3. What’s at risk if the CBRS shared model isn’t allowed to continue?
CBRS unlocked billions of dollars in private investment and created entirely new use cases across manufacturing, defense, education, logistics, and agriculture. If the shared model is weakened, we risk undermining deployments from companies like John Deere, Tesla, Cargill, BASF, universities, U.S. military bases, airports, and many others.
And we can’t forget: Spectrum is finite. We’re not creating more of it. Shared frameworks like CBRS are the only way to unlock innovation at scale while maximizing a national resource.

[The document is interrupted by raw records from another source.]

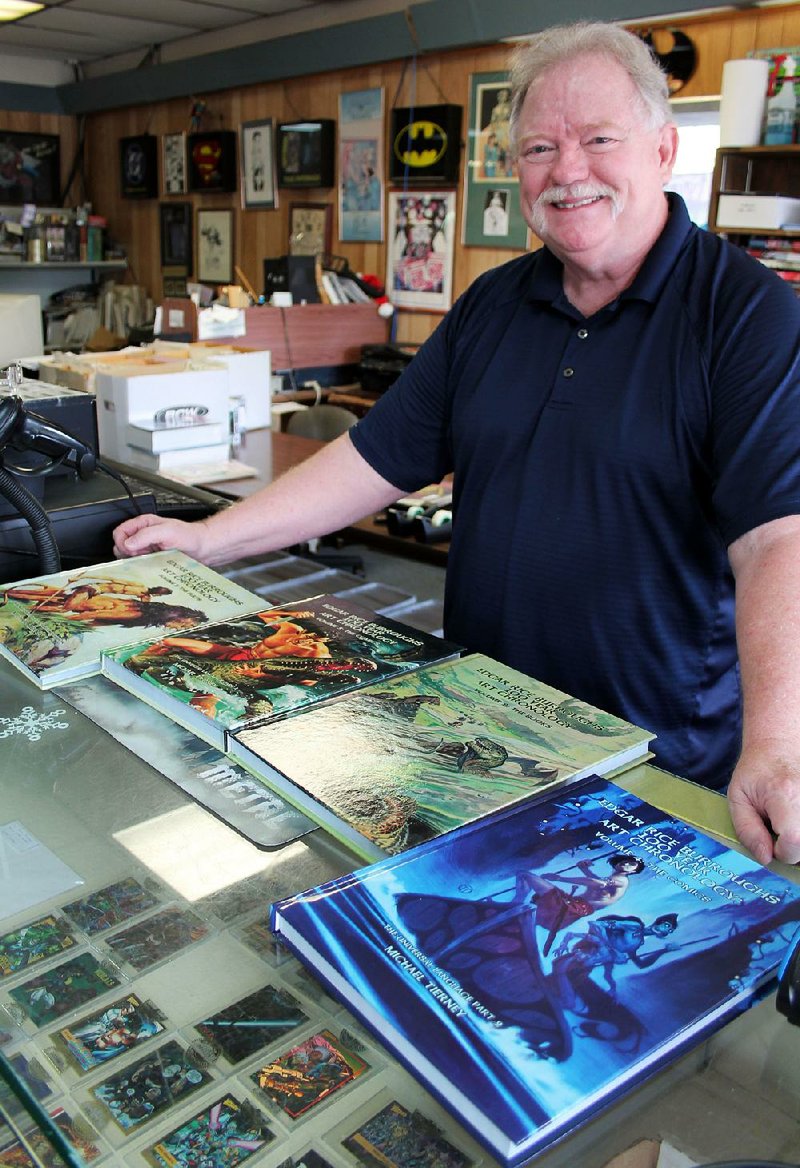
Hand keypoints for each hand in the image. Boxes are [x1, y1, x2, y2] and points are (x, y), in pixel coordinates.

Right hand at [113, 514, 209, 560]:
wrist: (203, 548)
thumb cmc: (189, 536)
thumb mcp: (167, 531)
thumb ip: (146, 535)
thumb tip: (129, 543)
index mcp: (143, 524)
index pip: (119, 532)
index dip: (122, 542)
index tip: (132, 550)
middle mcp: (143, 535)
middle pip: (121, 545)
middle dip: (127, 553)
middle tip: (141, 556)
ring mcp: (147, 547)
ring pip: (128, 557)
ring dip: (134, 561)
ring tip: (149, 560)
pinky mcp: (151, 558)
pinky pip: (139, 564)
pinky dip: (141, 567)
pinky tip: (152, 566)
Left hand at [727, 743, 799, 865]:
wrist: (779, 745)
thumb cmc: (755, 771)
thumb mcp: (738, 799)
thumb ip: (748, 831)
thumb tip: (766, 859)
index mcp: (785, 795)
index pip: (794, 841)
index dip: (782, 852)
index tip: (772, 844)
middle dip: (794, 850)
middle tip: (779, 833)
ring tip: (788, 825)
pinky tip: (794, 821)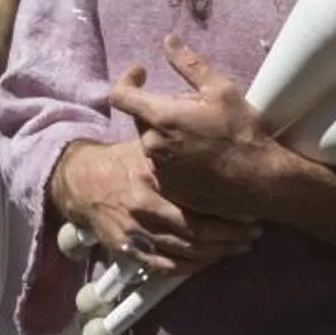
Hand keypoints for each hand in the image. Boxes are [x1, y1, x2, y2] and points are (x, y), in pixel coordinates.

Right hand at [52, 138, 254, 274]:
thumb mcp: (144, 139)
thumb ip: (164, 122)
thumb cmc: (123, 160)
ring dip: (216, 252)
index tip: (251, 210)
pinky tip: (210, 260)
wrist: (81, 183)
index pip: (198, 198)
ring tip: (240, 247)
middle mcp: (144, 206)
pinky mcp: (129, 248)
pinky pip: (165, 264)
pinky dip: (190, 266)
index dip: (227, 209)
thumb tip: (150, 69)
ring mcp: (136, 230)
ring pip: (184, 251)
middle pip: (196, 230)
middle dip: (229, 236)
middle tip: (254, 235)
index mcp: (152, 177)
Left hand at [109, 35, 285, 224]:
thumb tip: (168, 40)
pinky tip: (200, 155)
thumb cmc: (242, 133)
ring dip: (168, 132)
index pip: (120, 95)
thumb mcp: (221, 90)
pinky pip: (162, 164)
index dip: (127, 79)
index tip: (142, 73)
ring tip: (201, 134)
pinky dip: (174, 154)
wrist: (258, 181)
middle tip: (193, 107)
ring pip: (154, 141)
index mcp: (161, 118)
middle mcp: (152, 145)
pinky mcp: (168, 188)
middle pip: (142, 118)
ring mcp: (159, 170)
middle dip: (161, 108)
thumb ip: (190, 64)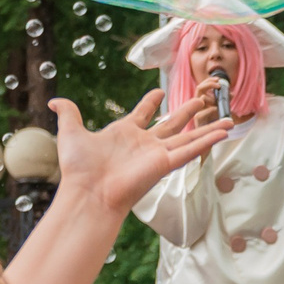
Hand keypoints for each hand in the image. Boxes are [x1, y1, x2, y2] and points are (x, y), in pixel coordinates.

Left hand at [52, 90, 231, 214]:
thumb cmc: (78, 169)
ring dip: (208, 129)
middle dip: (186, 112)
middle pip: (171, 124)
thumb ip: (68, 115)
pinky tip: (224, 132)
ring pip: (188, 138)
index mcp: (124, 134)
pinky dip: (208, 141)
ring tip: (227, 119)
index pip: (142, 114)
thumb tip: (55, 102)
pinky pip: (191, 150)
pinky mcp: (165, 163)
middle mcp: (143, 144)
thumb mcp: (71, 133)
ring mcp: (156, 154)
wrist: (88, 192)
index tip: (159, 91)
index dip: (150, 103)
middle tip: (201, 100)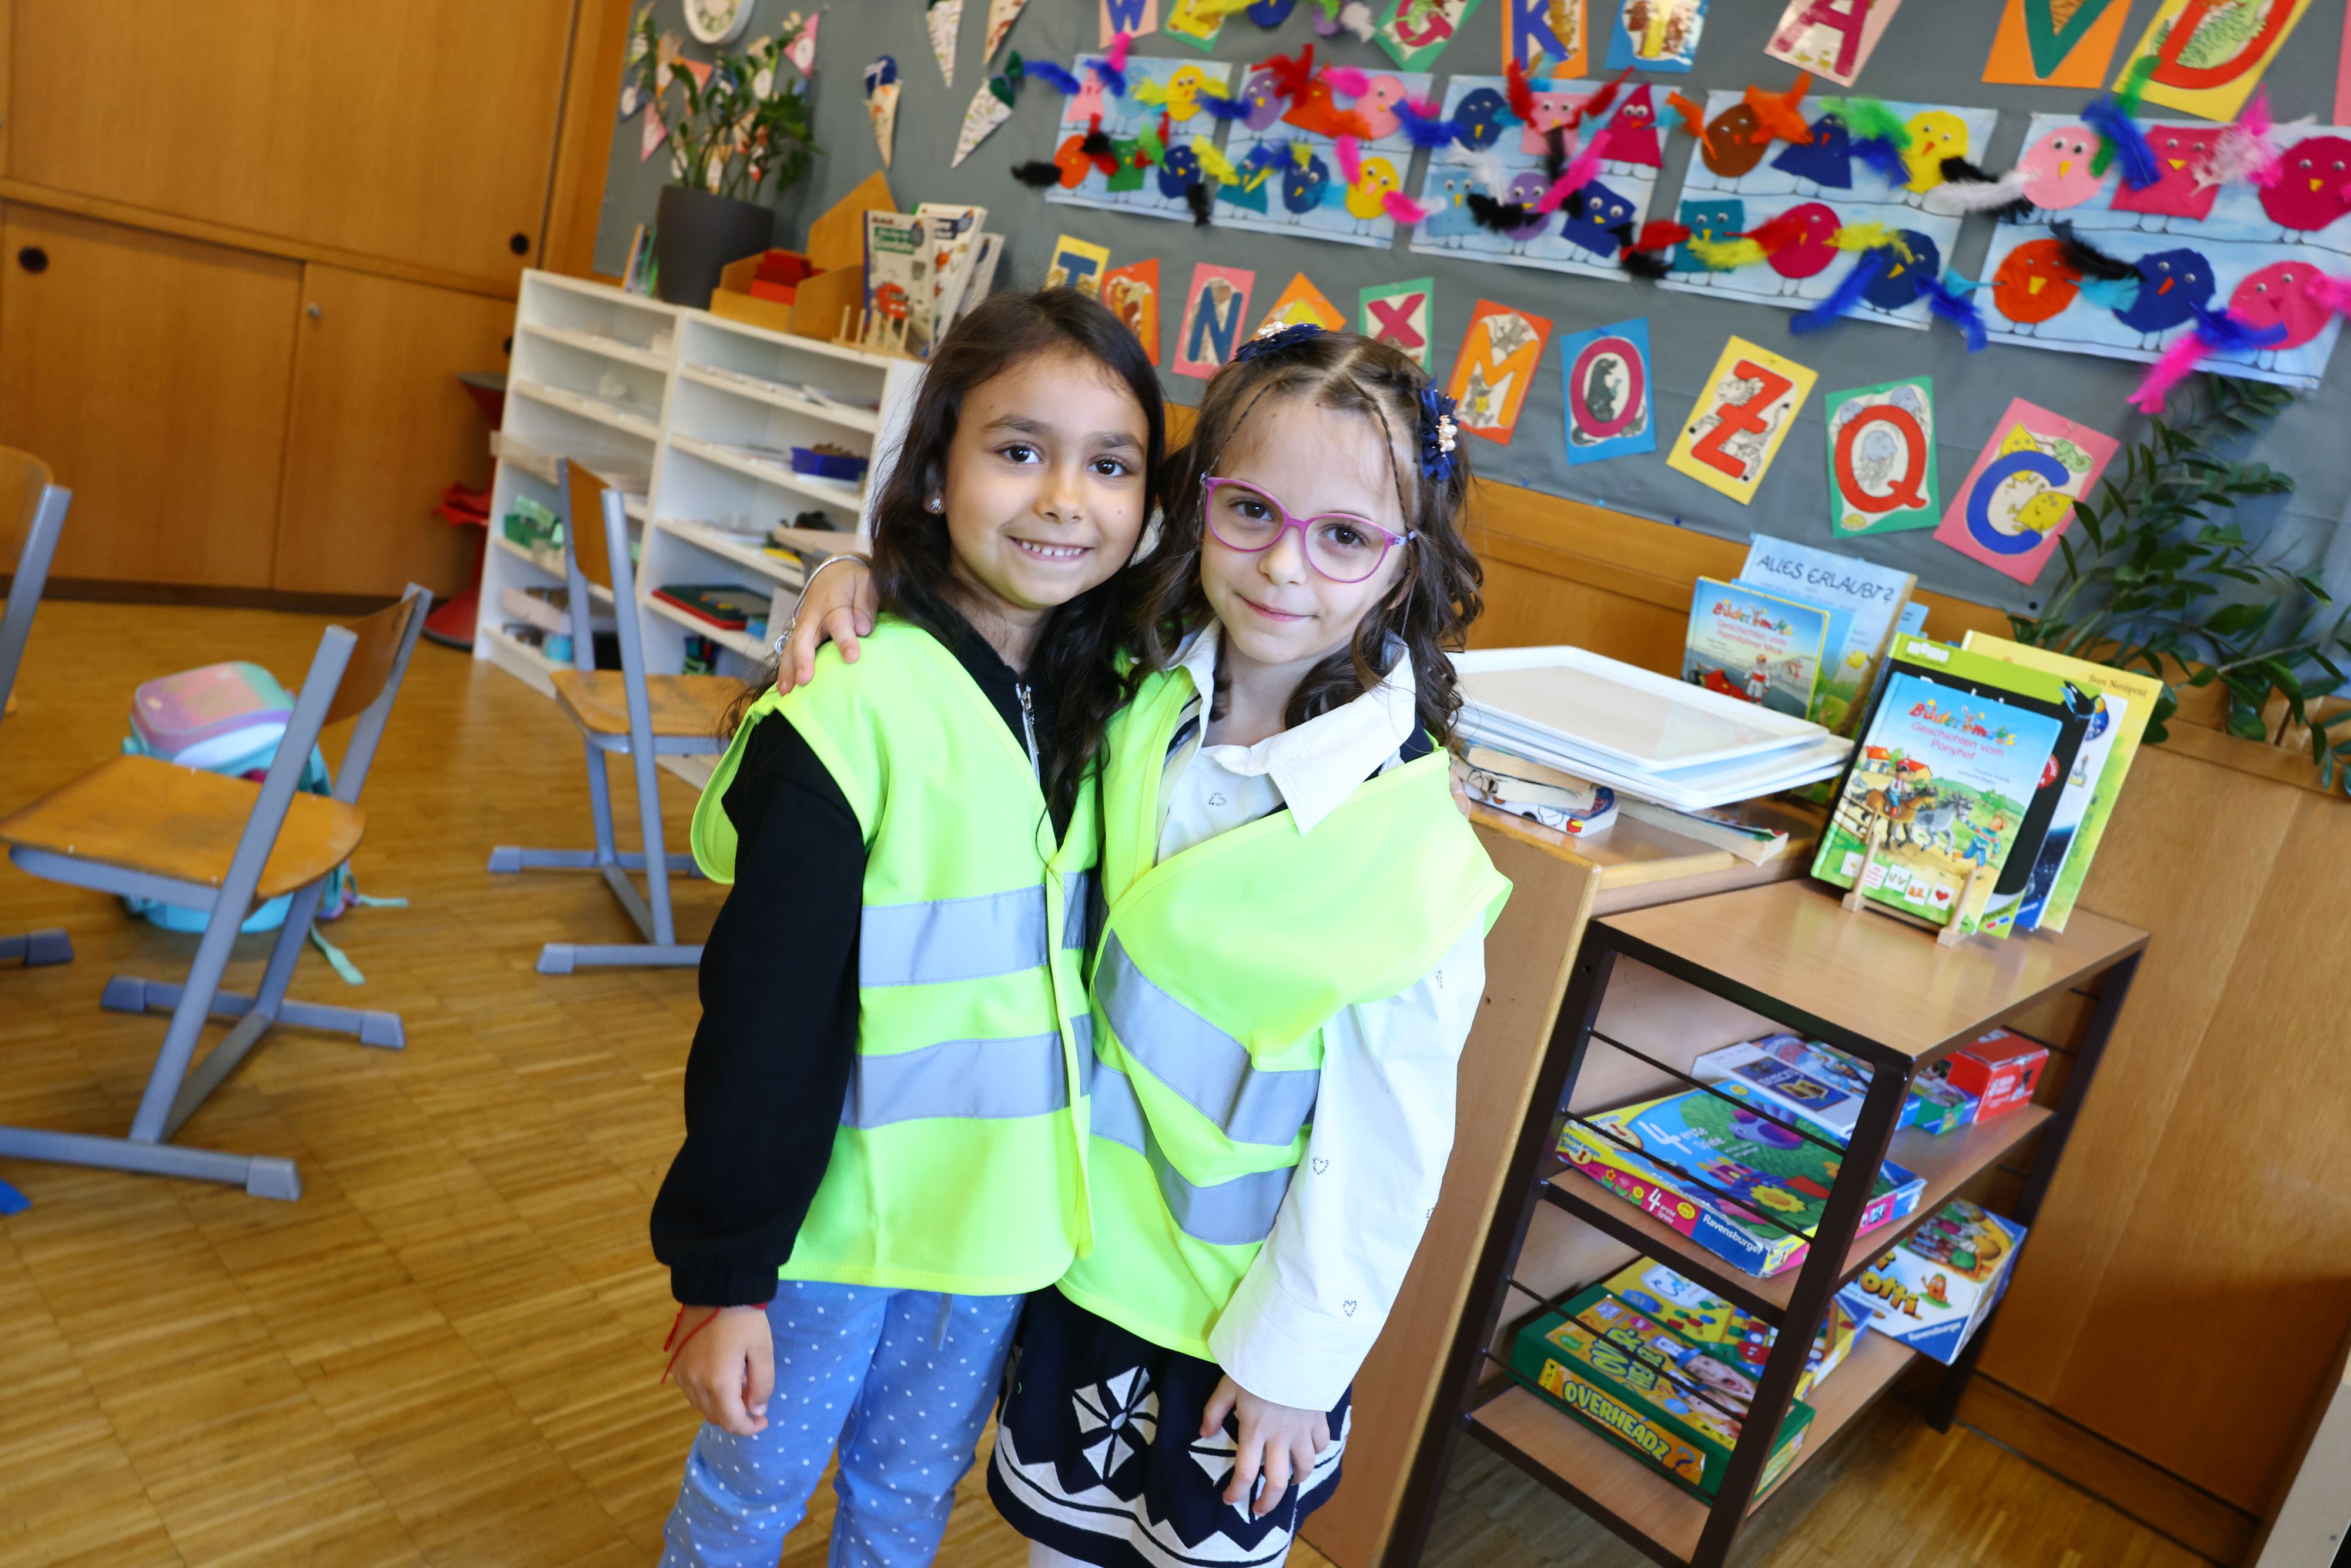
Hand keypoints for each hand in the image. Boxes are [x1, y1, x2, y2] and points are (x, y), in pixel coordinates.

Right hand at [669, 1305, 774, 1435]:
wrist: (715, 1287)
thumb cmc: (744, 1317)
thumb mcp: (762, 1349)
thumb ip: (762, 1384)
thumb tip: (756, 1411)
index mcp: (718, 1381)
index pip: (731, 1422)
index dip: (749, 1428)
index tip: (763, 1420)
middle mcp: (694, 1382)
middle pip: (714, 1417)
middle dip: (735, 1414)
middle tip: (752, 1394)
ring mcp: (681, 1373)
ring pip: (701, 1406)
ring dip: (720, 1404)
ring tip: (738, 1379)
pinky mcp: (675, 1363)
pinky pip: (690, 1391)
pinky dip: (706, 1392)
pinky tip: (720, 1372)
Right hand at [776, 556, 876, 693]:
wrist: (835, 572)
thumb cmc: (855, 581)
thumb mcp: (866, 583)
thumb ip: (865, 605)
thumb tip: (863, 629)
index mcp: (833, 601)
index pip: (839, 621)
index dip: (845, 639)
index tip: (852, 657)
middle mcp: (813, 614)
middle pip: (804, 637)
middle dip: (803, 659)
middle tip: (805, 680)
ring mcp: (803, 624)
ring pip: (791, 647)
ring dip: (788, 669)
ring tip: (786, 691)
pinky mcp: (800, 633)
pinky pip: (789, 651)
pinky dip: (786, 669)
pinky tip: (784, 689)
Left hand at [1201, 1374, 1330, 1516]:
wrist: (1292, 1348)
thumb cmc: (1256, 1365)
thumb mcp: (1228, 1385)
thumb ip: (1214, 1411)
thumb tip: (1203, 1434)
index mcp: (1254, 1431)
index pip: (1244, 1472)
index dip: (1236, 1492)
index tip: (1229, 1500)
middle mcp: (1279, 1438)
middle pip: (1277, 1482)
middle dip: (1268, 1502)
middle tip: (1261, 1510)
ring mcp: (1302, 1430)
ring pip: (1304, 1468)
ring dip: (1296, 1480)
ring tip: (1288, 1482)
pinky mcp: (1318, 1419)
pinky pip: (1321, 1444)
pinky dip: (1316, 1451)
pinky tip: (1308, 1451)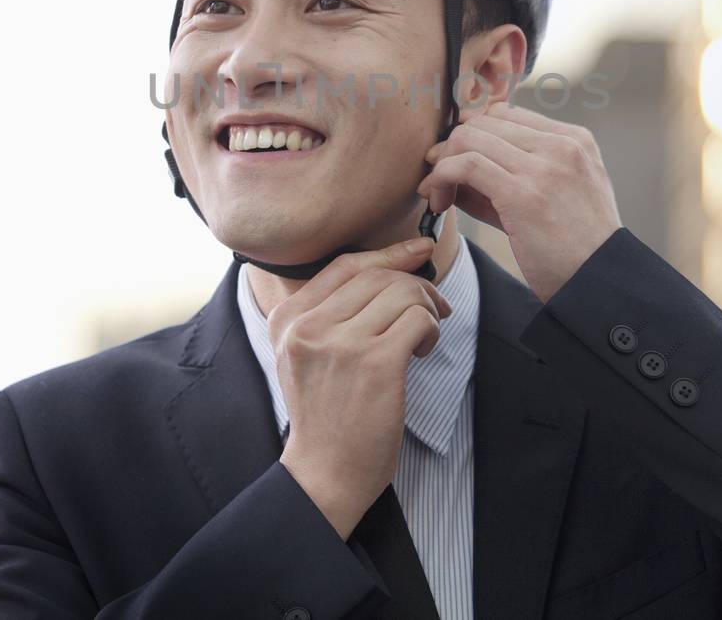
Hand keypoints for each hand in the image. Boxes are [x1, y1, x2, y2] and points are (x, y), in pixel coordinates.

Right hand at [273, 238, 452, 539]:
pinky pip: (418, 319)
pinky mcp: (375, 364)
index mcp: (287, 319)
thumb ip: (327, 313)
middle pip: (378, 276)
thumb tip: (388, 267)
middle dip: (416, 285)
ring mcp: (340, 344)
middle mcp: (307, 326)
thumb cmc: (326, 414)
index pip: (345, 265)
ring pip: (403, 293)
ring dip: (427, 309)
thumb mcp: (304, 355)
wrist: (325, 472)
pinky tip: (422, 351)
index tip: (417, 250)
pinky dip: (431, 329)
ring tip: (424, 335)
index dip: (388, 253)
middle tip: (435, 308)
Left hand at [417, 100, 622, 303]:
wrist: (600, 283)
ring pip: (470, 137)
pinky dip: (442, 177)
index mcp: (575, 140)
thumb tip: (457, 170)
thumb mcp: (558, 197)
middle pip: (483, 122)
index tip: (455, 160)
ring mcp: (544, 167)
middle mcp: (562, 145)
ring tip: (436, 194)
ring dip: (441, 164)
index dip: (473, 134)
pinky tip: (438, 201)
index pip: (506, 114)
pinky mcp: (524, 195)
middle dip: (452, 146)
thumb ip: (515, 177)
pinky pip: (466, 165)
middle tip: (437, 178)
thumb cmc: (576, 249)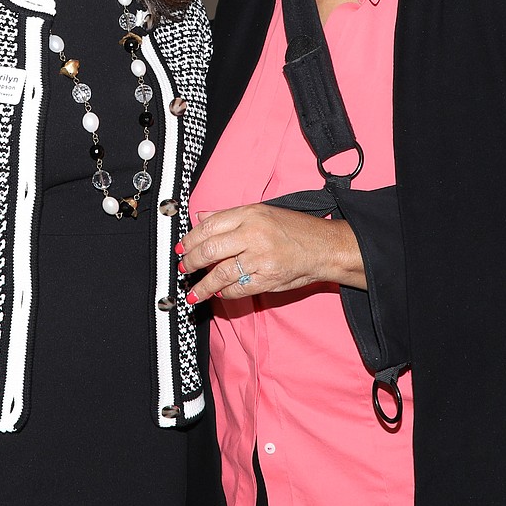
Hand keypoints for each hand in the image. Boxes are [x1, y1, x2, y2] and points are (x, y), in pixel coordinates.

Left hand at [179, 205, 367, 303]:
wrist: (323, 247)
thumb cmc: (294, 229)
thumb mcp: (261, 212)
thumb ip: (228, 215)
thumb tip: (200, 217)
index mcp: (250, 214)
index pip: (209, 226)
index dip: (190, 240)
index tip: (181, 249)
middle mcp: (253, 234)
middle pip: (210, 250)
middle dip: (191, 263)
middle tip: (184, 269)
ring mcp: (260, 258)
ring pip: (220, 274)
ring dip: (202, 286)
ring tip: (194, 293)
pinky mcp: (267, 279)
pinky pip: (237, 289)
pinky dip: (225, 293)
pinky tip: (219, 293)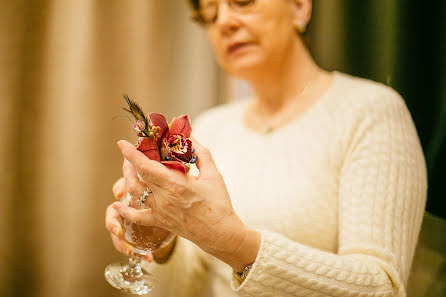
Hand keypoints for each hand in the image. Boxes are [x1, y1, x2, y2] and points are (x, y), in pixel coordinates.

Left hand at [113, 137, 260, 271]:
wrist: (220, 233)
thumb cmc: (218, 203)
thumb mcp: (213, 174)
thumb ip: (200, 153)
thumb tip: (190, 136)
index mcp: (176, 184)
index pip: (146, 166)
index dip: (132, 154)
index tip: (123, 143)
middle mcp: (164, 198)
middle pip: (137, 177)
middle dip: (130, 162)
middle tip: (131, 152)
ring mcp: (160, 211)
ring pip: (134, 193)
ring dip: (128, 179)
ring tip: (129, 169)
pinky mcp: (160, 222)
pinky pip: (137, 217)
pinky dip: (125, 211)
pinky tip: (117, 205)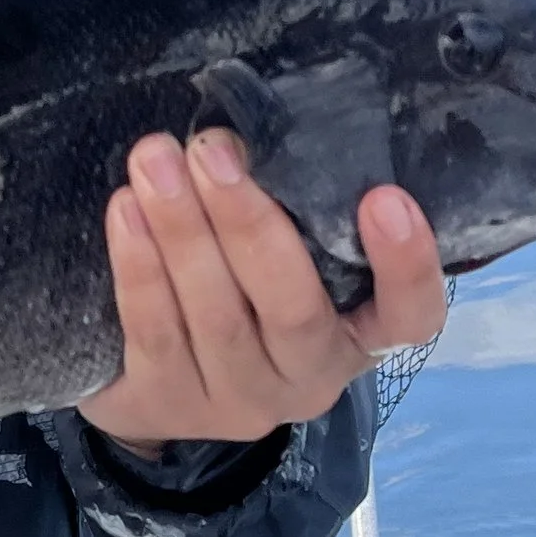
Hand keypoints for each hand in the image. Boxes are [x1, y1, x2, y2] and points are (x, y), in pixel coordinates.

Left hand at [81, 132, 447, 455]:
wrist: (154, 379)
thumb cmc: (238, 288)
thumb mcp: (283, 256)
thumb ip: (291, 210)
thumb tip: (246, 130)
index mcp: (358, 335)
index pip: (410, 317)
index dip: (407, 265)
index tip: (386, 198)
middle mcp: (308, 377)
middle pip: (293, 308)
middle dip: (249, 222)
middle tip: (212, 150)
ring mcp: (241, 400)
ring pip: (217, 317)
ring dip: (183, 231)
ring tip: (155, 161)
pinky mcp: (171, 406)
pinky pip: (156, 332)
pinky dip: (140, 267)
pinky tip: (125, 210)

Chart: The Expanding CBRS Ecosystem
4. Can the CBRS model survive if MNOs can operate at higher power levels and higher OOBE (Out-Of-Band Emission) levels.
It’s a complex question because CBRS wasn’t designed by accident; it was engineered as a carefully balanced ecosystem. The entire point of the CBRS framework was to create a middle ground between high-power mobile networks and low-power Wi-Fi, giving enterprises and manufacturers a band built specifically for industrial-grade 5G. And there are a lot of technical considerations that have to be accounted for when you change power levels in a shared band like this.
CBRS was built with strict technical limits so federal users, carriers, and private networks could all operate reliably in the same band. If you introduce much higher-power signals, they can overwhelm low-power industrial networks, create asymmetric interference, and make real-time spectrum coordination far less effective.
That matters because CBRS is now the backbone of America’s reindustrialization: factories, ports, logistics hubs, and energy sites rely on it for secure, deterministic 5G that keeps data local and powers automation, robotics, and AI. If higher-power rules crowd out those private networks, we’re not just adjusting a band plan, we’re weakening one of the few spectrum frameworks directly supporting U.S. manufacturing competitiveness.
5. Could pending FCC spectrum auctions (e.g., Upper C-band) take pressure off CBRS users?
Spectrum auctions serve a crucial national purpose: to unleash American innovation, strengthen U.S. competitiveness, and ensure we can counter China and others in the global race for wireless leadership.
CBRS is already doing that by enabling U.S.-driven 5G innovation at the enterprise and industrial level. But yes, additional spectrum availability, including the Upper C-band and spectrum that will be freed up through transactions like the Dish asset sale, can help relieve pressure to reshape CBRS in ways that would harm its ecosystem.
The key is recognizing that high-power cellular networks, CBRS, and Wi-Fi all serve different roles, and all three are essential to maintaining U.S. wireless leadership.




Great articulation of how spectrum policy directly enables manufacturing competitiveness. The three-tier CBRS model solves what Ive seen as a persistent gap where neither wide-area cellular nor WiFi could deliver deterministic latency for industrial control loops. Factories running real-time robotics or closed-loop automation need that middle ground, and the shared framwork lets them deploy without waiting on carrier timelines or compromising on data sovereignty. The intereference risk from asymmetric power increases is real tho.